Dad: The Big Hero for Little Crises

Life has its major crises, of course. Illness, death, job loss, and so forth. These things require a loving family to pull together and get through the tough times. Thanks to our merciful Lord, however, these times are usually few and far between, and we can sometimes go for many years without having to face such trials.

Life is full, however, of the little crises that loom large in the moment. These can range from a flat tire on the interstate to a stray bird trapped in the house. It may be in these little crises that Dad has one of his most important roles.

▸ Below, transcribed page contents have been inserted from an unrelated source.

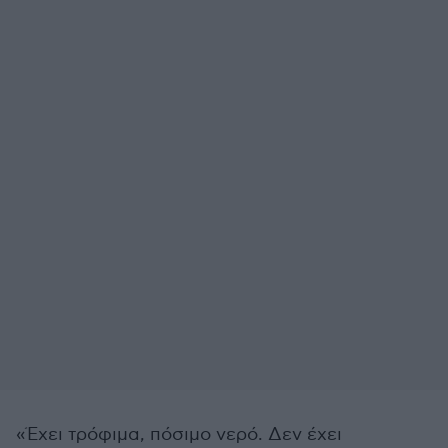
«Έχει τρόφιμα, πόσιμο νερό. Δεν έχει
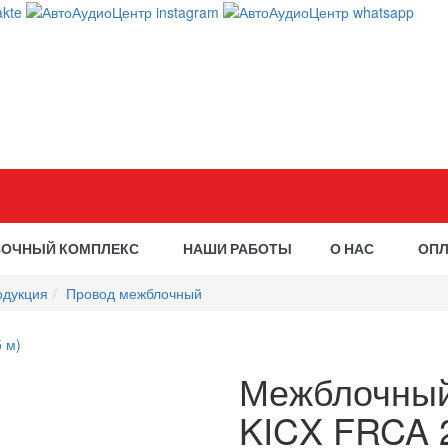
ВОЧНЫЙ КОМПЛЕКС
НАШИ РАБОТЫ
О НАС
ОПЛ
одукция
Провод межблочный
Межблочный
KICX FRCA 2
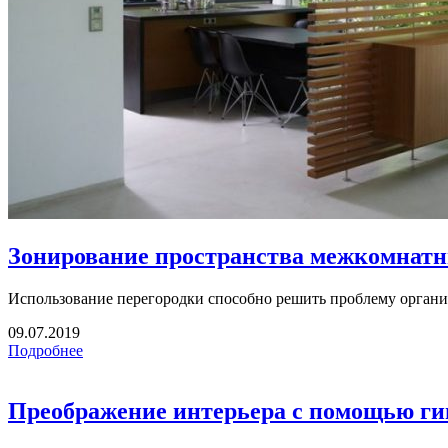
Зонирование пространства межкомнат
Использование перегородки способно решить проблему организ
09.07.2019
Подробнее
Преображение интерьера с помощью ги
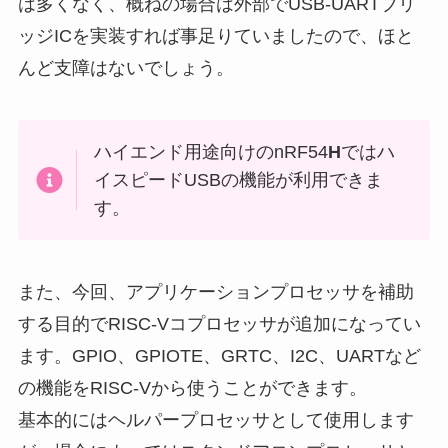
は多くなく、概ねの場合は外部でUSB-UARTブリ
ッジICを実装すれば事足りていましたので、ほと
んど支障はないでしょう。
ハイエンド用途向けのnRF54
H
ではハ
イスピードUSBの機能が利用できま
す。
また、今回、アプリケーションプロセッサを補助
する目的でRISC-Vコプロセッサが追加になってい
ます。GPIO、GPIOTE、GRTC、I2C、UARTなど
の機能をRISC-Vから使うことができます。
基本的にはヘルパープロセッサとして使用します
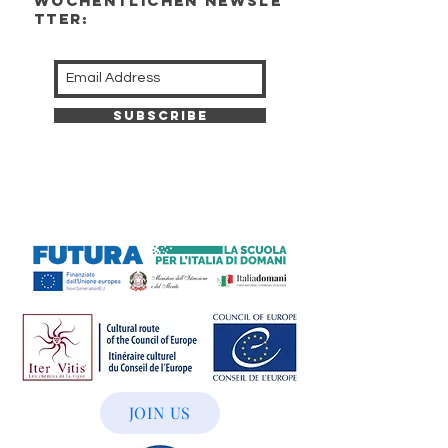
wöchentlichen newsle
tter:
Subscribe
JOIN US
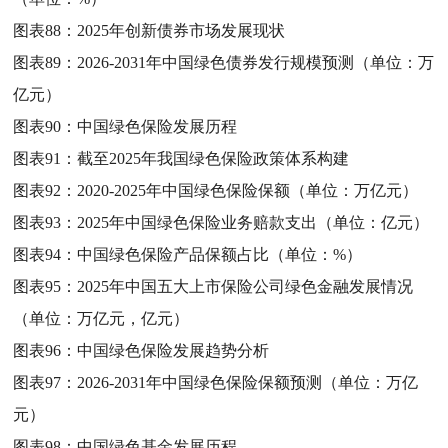
图表88：
2025年创新债券市场发展现状
图表89：
2026-2031年中国绿色债券发行规模预测（单位：万
亿元）
图表90：
中国绿色保险发展历程
图表91：
截至2025年我国绿色保险政策体系构建
图表92：
2020-2025年中国绿色保险保额（单位：万亿元）
图表93：
2025年中国绿色保险业务赔款支出（单位：亿元）
图表94：
中国绿色保险产品保额占比（单位：%）
图表95：
2025年中国五大上市保险公司绿色金融发展情况
（单位：万亿元，亿元）
图表96：
中国绿色保险发展趋势分析
图表97：
2026-2031年中国绿色保险保额预测（单位：万亿
元）
图表98：
中国绿色基金发展历程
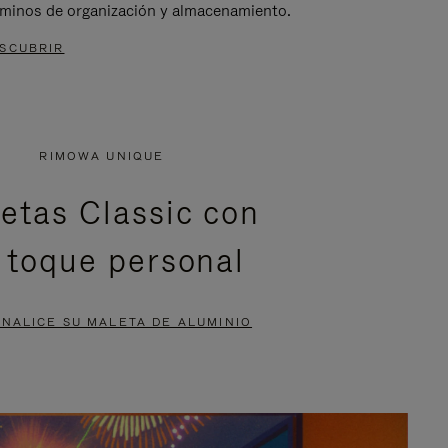
rminos de organización y almacenamiento.
SCUBRIR
RIMOWA UNIQUE
etas Classic con
 toque personal
NALICE SU MALETA DE ALUMINIO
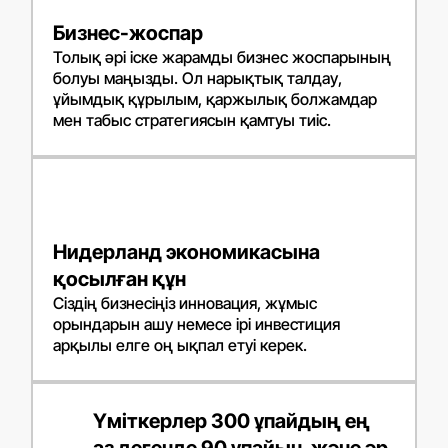
Бизнес-жоспар
Толық әрі іске жарамды бизнес жоспарының
болуы маңызды. Ол нарықтық талдау,
ұйымдық құрылым, қаржылық болжамдар
мен табыс стратегиясын қамтуы тиіс.
Нидерланд экономикасына
қосылған құн
Сіздің бизнесіңіз инновация, жұмыс
орындарын ашу немесе ірі инвестиция
арқылы елге оң ықпал етуі керек.
Үміткерлер 300 ұпайдың ең
аз дегенде 90 ұпайын, және әр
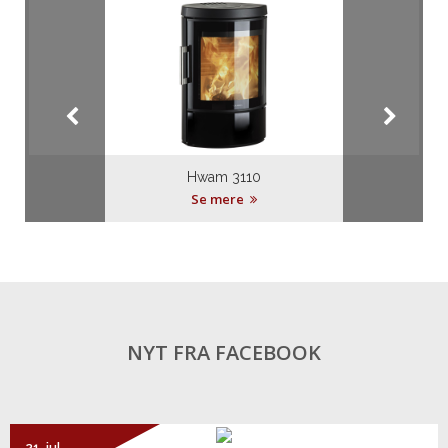
Hwam 3110
Se mere
NYT FRA FACEBOOK
21. jul.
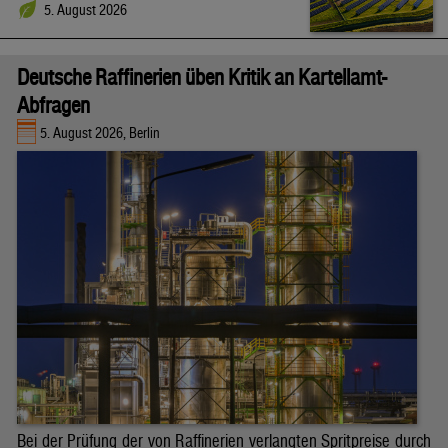
5. August 2026
Deutsche Raffinerien üben Kritik an Kartellamt-
Abfragen
5. August 2026, Berlin
Bei der Prüfung der von Raffinerien verlangten Spritpreise durch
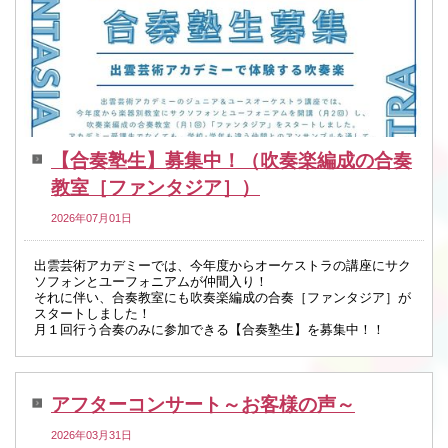
【合奏塾生】募集中！（吹奏楽編成の合奏
教室［ファンタジア］）
2026年07月01日
出雲芸術アカデミーでは、今年度からオーケストラの講座にサク
ソフォンとユーフォニアムが仲間入り！
それに伴い、合奏教室にも吹奏楽編成の合奏［ファンタジア］が
スタートしました！
月１回行う合奏のみに参加できる【合奏塾生】を募集中！！
アフターコンサート～お客様の声～
2026年03月31日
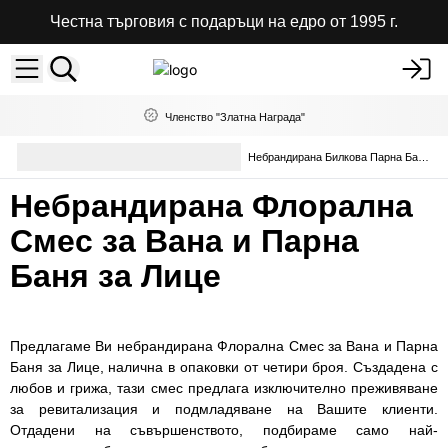
Честна търговия с подаръци на едро от 1995 г.
Членство "Златна Награда"
Терапевтични Соли за Вана
Небрандирана Билкова Парна Баня за Лице
и Смеси
Небрандирана Флорална
Смес за Вана и Парна
Баня за Лице
Предлагаме Ви небрандирана Флорална Смес за Вана и Парна
Баня за Лице, налична в опаковки от четири броя. Създадена с
любов и грижа, тази смес предлага изключително преживяване
за ревитализация и подмладяване на Вашите клиенти.
Отдадени на съвършенството, подбираме само най-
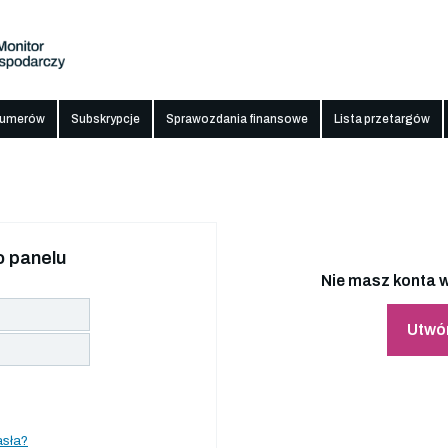
numerów
Subskrypcje
Sprawozdania finansowe
Lista przetargów
 panelu
Nie masz konta w
Utwó
asła?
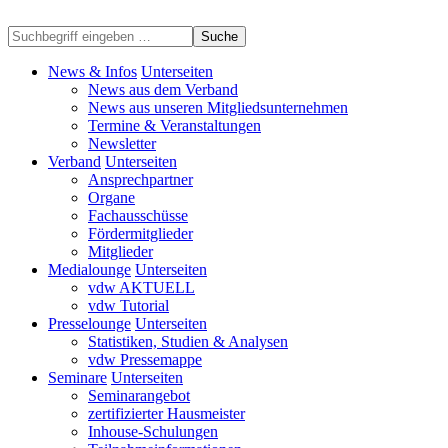
Suche
News & Infos
Unterseiten
News aus dem Verband
News aus unseren Mitgliedsunternehmen
Termine & Veranstaltungen
Newsletter
Verband
Unterseiten
Ansprechpartner
Organe
Fachausschüsse
Fördermitglieder
Mitglieder
Medialounge
Unterseiten
vdw AKTUELL
vdw Tutorial
Presselounge
Unterseiten
Statistiken, Studien & Analysen
vdw Pressemappe
Seminare
Unterseiten
Seminarangebot
zertifizierter Hausmeister
Inhouse-Schulungen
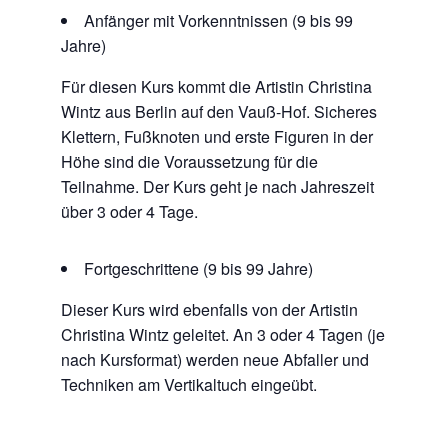
Anfänger mit Vorkenntnissen (9 bis 99
Jahre)
Für diesen Kurs kommt die Artistin Christina
Wintz aus Berlin auf den Vauß-Hof. Sicheres
Klettern, Fußknoten und erste Figuren in der
Höhe sind die Voraussetzung für die
Teilnahme. Der Kurs geht je nach Jahreszeit
über 3 oder 4 Tage.
Fortgeschrittene (9 bis 99 Jahre)
Dieser Kurs wird ebenfalls von der Artistin
Christina Wintz geleitet. An 3 oder 4 Tagen (je
nach Kursformat) werden neue Abfaller und
Techniken am Vertikaltuch eingeübt.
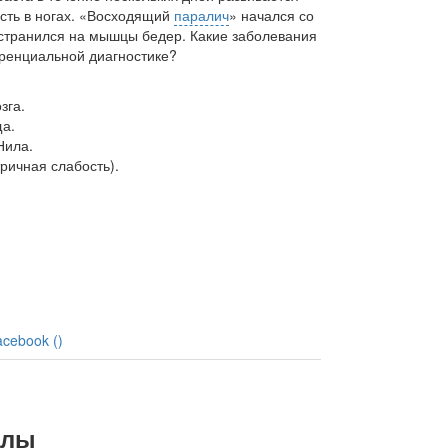
ть в ногах. «Восходящий
паралич
» начался со
странился на мышцы бедер. Какие заболевания
ренциальной диагностике?
зга.
ща.
Нила.
ичная слабость).
acebook (
)
алы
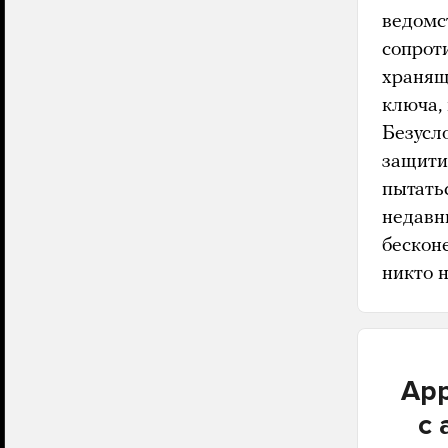
ведомс
сопрот
хранящи
ключа,
Безусл
защитит
пытать
недавн
бескон
никто н
App
с 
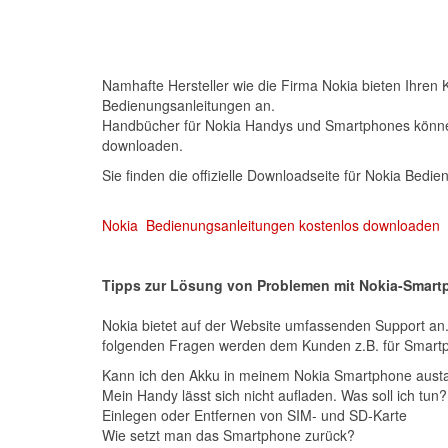
Namhafte Hersteller wie die Firma Nokia bieten Ihren
Bedienungsanleitungen an.
Handbücher für Nokia Handys und Smartphones können 
downloaden.
Sie finden die offizielle Downloadseite für Nokia Bedi
Nokia Bedienungsanleitungen kostenlos downloaden
Tipps zur Lösung von Problemen mit Nokia-Smar
Nokia bietet auf der Website umfassenden Support an.
folgenden Fragen werden dem Kunden z.B. für Smartp
Kann ich den Akku in meinem Nokia Smartphone aus
Mein Handy lässt sich nicht aufladen. Was soll ich tun?
Einlegen oder Entfernen von SIM- und SD-Karte
Wie setzt man das Smartphone zurück?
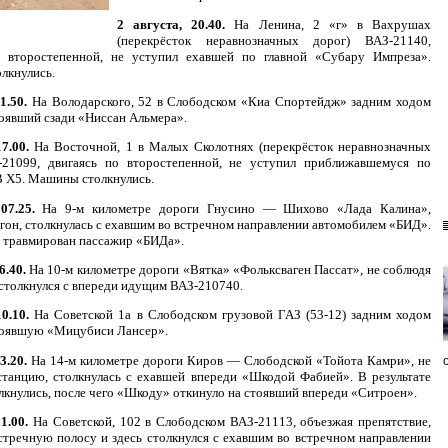
2 августа, 20.40.
На Ленина, 2 «г» в Вахрушах
(перекрёсток неравнозначных дорог) ВАЗ-21140,
о второстепенной, не уступил ехавшей по главной «Субару Импреза».
лкнулись.
11.50.
На Володарского, 52 в Слободском «Киа Спортейдж» задним ходом
тоявший сзади «Ниссан Альмера».
7.00.
На Восточной, 1 в Малых Сколотнях (перекрёсток неравнозначных
-21099, двигаясь по второстепенной, не уступил приближавшемуся по
 Х5. Машины столкнулись.
 07.25.
На 9-м километре дороги Гнусино — Шихово «Лада Калина»,
гон, столкнулась с ехавшим во встречном направлении автомобилем «БИД».
е травмирован пассажир «БИДа».
6.40.
На 10-м километре дороги «Вятка» «Фольксваген Пассат», не соблюдя
столкнулся с впереди идущим ВАЗ-210740.
10.10.
На Советской 1а в Слободском грузовой ГАЗ (53-12) задним ходом
тоявшую «Мицубиси ­Лансер».
3.20.
На 14-м километре дороги Киров — Слободской «Тойота Камри», не
танцию, столкнулась с ехавшей впереди «Шкодой Фабией». В результате
кнулись, после чего «Шкоду» откинуло на стоявший впереди «Ситроен».
1.00.
На Советской, 102 в Слободском ВАЗ-21113, объезжая препятствие,
стречную полосу и здесь столкнулся с ехавшим во встречном направлении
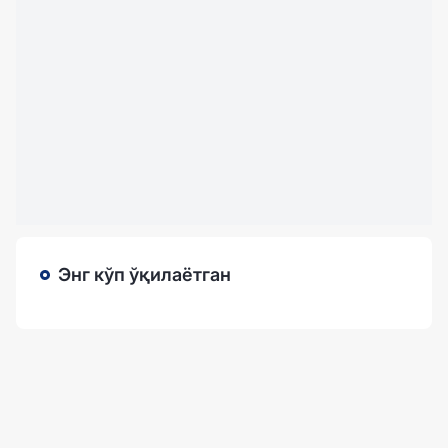
Энг кўп ўқилаётган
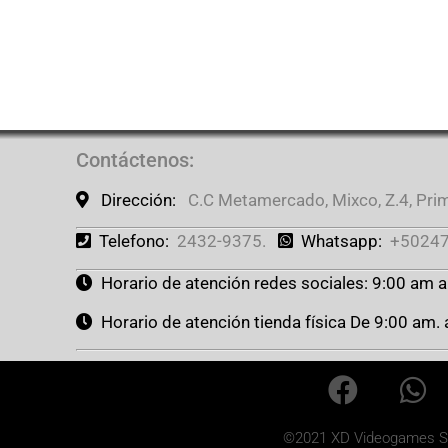
Contáctenos
:
Dirección:
C.C Metamercado, Mixco, Z.4, Prime
Telefono:
2432-9375.
Whatsapp:
+50247
Horario de atención redes sociales: 9:00 am 
Horario de atención tienda física De 9:00 am.
©2021 XD Videogames Sto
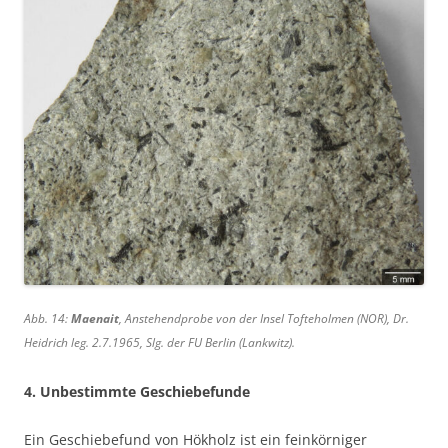
Abb. 14:
Maenait
, Anstehendprobe von der Insel Tofteholmen (NOR), Dr.
Heidrich leg. 2.7.1965, Slg. der FU Berlin (Lankwitz).
4. Unbestimmte Geschiebefunde
Ein Geschiebefund von Hökholz ist ein feinkörniger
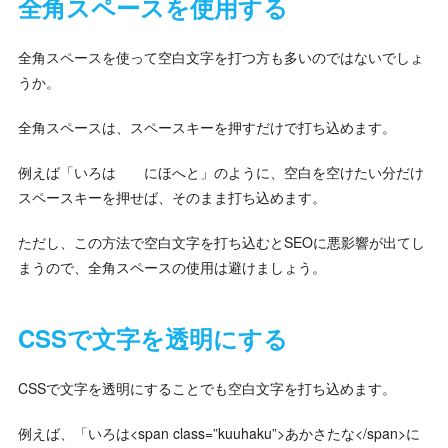
全角スペースを使用する
全角スペースを使って空白文字を打つ方も多いのではないでしょ
うか。
全角スペースは、スペースキーを押すだけで打ち込めます。
例えば「いろは にほへと」のように、空白を空けたい分だけ
スペースキーを押せば、そのまま打ち込めます。
ただし、この方法で空白文字を打ち込むとSEOに悪影響が出てし
まうので、全角スペースの使用は避けましょう。
CSSで文字を透明にする
CSSで文字を透明にすることでも空白文字を打ち込めます。
例えば、「いろは<span class=”kuuhaku”>あかさたな</span>に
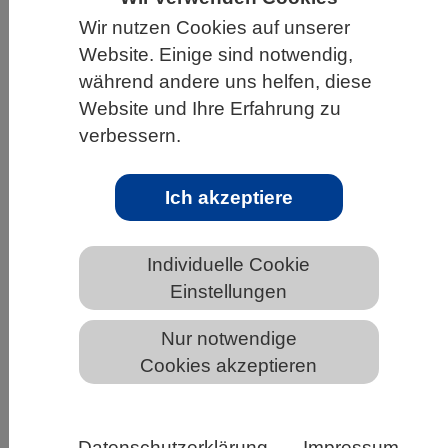
Wir nutzen Cookies auf unserer
HOME
UNTER DEM DACH DES VBIO
Website. Einige sind notwendig,
LANDESVERBÄNDE
NIEDERSACHSEN
während andere uns helfen, diese
NEWS AUS NIEDERSACHSEN
Website und Ihre Erfahrung zu
verbessern.
Bakterienenzym formt molekulares
Ich akzeptiere
Stromkabel
Individuelle Cookie
Einstellungen
Nur notwendige
Cookies akzeptieren
Datenschutzerklärung
Impressum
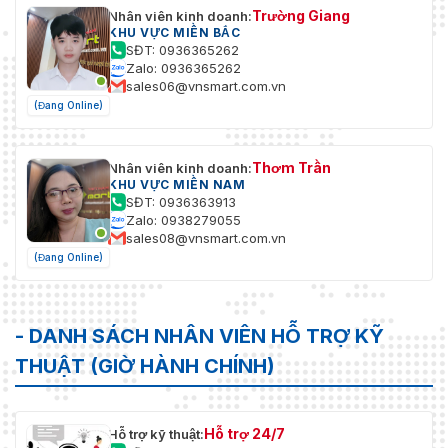
Trường Giang
Nhân viên kinh doanh:
KHU VỰC MIỀN BẮC
SĐT: 0936365262
Zalo: 0936365262
sales06@vnsmart.com.vn
(Đang Online)
Thơm Trần
Nhân viên kinh doanh:
KHU VỰC MIỀN NAM
SĐT: 0936363913
Zalo: 0938279055
sales08@vnsmart.com.vn
(Đang Online)
- DANH SÁCH NHÂN VIÊN HỖ TRỢ KỸ
THUẬT (GIỜ HÀNH CHÍNH)
Hỗ trợ 24/7
Hỗ trợ kỹ thuật:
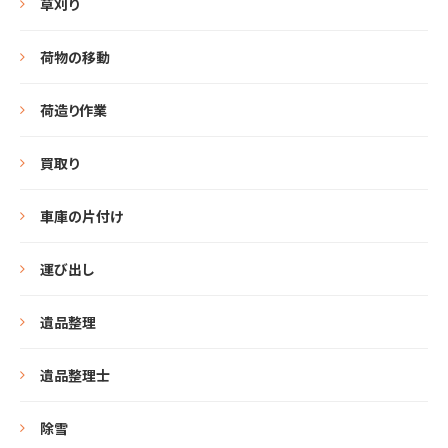
草刈り
荷物の移動
荷造り作業
買取り
車庫の片付け
運び出し
遺品整理
遺品整理士
除雪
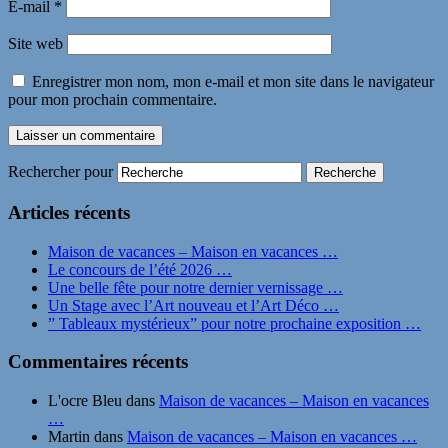
E-mail
*
Site web
Enregistrer mon nom, mon e-mail et mon site dans le navigateur
pour mon prochain commentaire.
Rechercher pour
Articles récents
Maison de vacances – Maison en vacances …
Le concours de l’été 2026 …
Une belle fête pour notre dernier vernissage …
Un Stage avec l’Art nouveau et l’Art Déco …
” Tableaux mystérieux” pour notre prochaine exposition …
Commentaires récents
L'ocre Bleu
dans
Maison de vacances – Maison en vacances
…
Martin
dans
Maison de vacances – Maison en vacances …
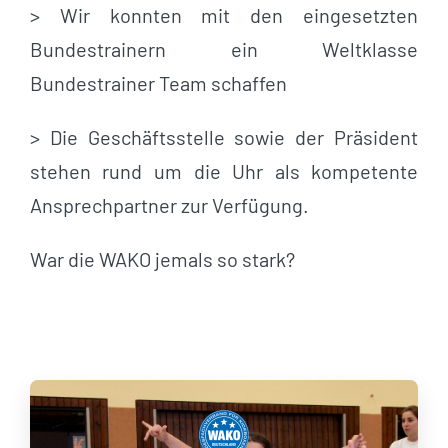
> Wir konnten mit den eingesetzten
Bundestrainern ein Weltklasse
Bundestrainer Team schaffen
> Die Geschäftsstelle sowie der Präsident
stehen rund um die Uhr als kompetente
Ansprechpartner zur Verfügung.
War die WAKO jemals so stark?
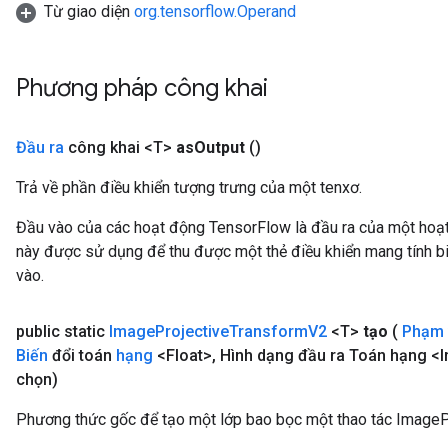
Từ giao diện
org.tensorflow.Operand
rParameters
Parameters
ters
Phương pháp công khai
arameters
meters
rs
Đầu ra
công khai <T>
as
Output
()
tDescentParameters
Trả về phần điều khiển tượng trưng của một tenxơ.
Đầu vào của các hoạt động TensorFlow là đầu ra của một ho
này được sử dụng để thu được một thẻ điều khiển mang tính bi
vào.
public static
Image
Projective
Transform
V2
<T>
tạo
(
Phạm 
Biến
đổi toán
hạng
<Float>
,
Hình dạng đầu ra Toán hạng <I
chọn)
Phương thức gốc để tạo một lớp bao bọc một thao tác ImageP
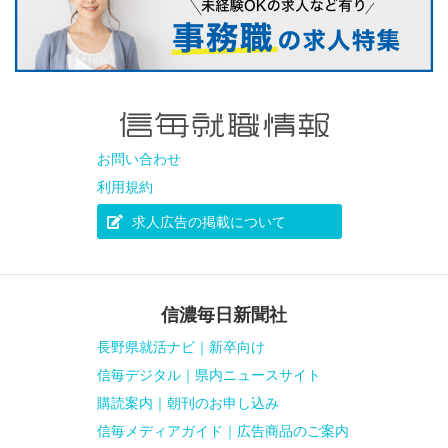
お問い合わせ
利用規約
求人広告の掲載について
信濃毎日新聞社
長野県就活ナビ｜新卒向け
信毎デジタル｜県内ニュースサイト
購読案内｜朝刊のお申し込み
信毎メディアガイド｜広告商品のご案内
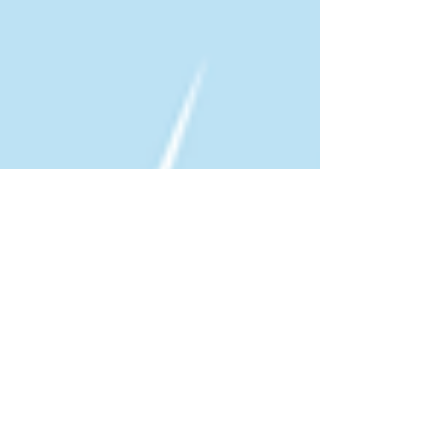
Guillaume Posé
Les 20 sens du verbe PRENDRE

In the truly big crises, Dad steers the ship and gets the family through it, but in most cases he can’t really fix anything. Death still comes; the economy still has its victims; the tears will still flow. In the little crises, Dad has the opportunity to be the hero, and being the hero during those times is important, and not just to Daddy’s ego. Daddy’s heroism – his calm self-assurance that he can fix the problem – during the little crises matters because here the kids learn to trust their father, to turn to him in times of trouble, to believe in him. They learn hope even when they are scared or hurt or sad. And if they learn to have hope and to trust in their earthly father, their faith and hope in their heavenly Father can follow.

A child’s love for their father is a template for their love for God. If we, as fathers, are trustworthy, and even heroic, in those little crises that seem so scary to children, then they will learn, on an emotional level, that God Himself is trustworthy and heroic in all things. If they come to believe that Dad won’t be there for them, then how will they learn that God is there for them? In that case they may find themselves leading a lonely life, with only themselves to rely on.

Here is a short and humorous (at least to me) example of one of those “little crises”.

Elijah: “How did this corn get in my nose?”
Dad: “Is there a corn in your nose?”
Elijah: “Yes.”
Dad: “What kind of corn?”
Elijah: “Popcorn.”
Dad sits up.
“Did you put a popcorn kernel in your nose?”
“Yes.”
“Why?”
“I don’t know.”
“Elizabeth, bring me a flashlight.”
Elizabeth hands Dad a Harry Potter wand.
“That’s a wand, not a flashlight.”
Elizabeth: “It lights up. I can’t find the flashlight.”
“It’s … never mind.”
Dad sighs and points wand into Elijah’s nose. There is no light.
“You have to shake it.”
Dad shakes the wand. It lights up, and Dad peers into Elijah’s nose.
“Yup. There’s a popcorn kernel in his nose. Elijah, blow hard.”
Nothing comes out.
“Eliz, get me the bulb nose aspirator.”
For several minutes Dad tries sucking out the kernel, to no avail. Elijah starts to panic.
“That didn’t work. Get me the tweezers.”
Elijah: “No!”
“Lie down, son. I won’t hurt you.”
Several minutes of gentle probing later:
“Ok. We may have to go to the ER. Elijah, blow again. HARD.” Dad covers his mouth and other nostril.
Elijah blows. The kernel flies across the room and lands in Elizabeth’s lap. Elizabeth shrieks and runs away.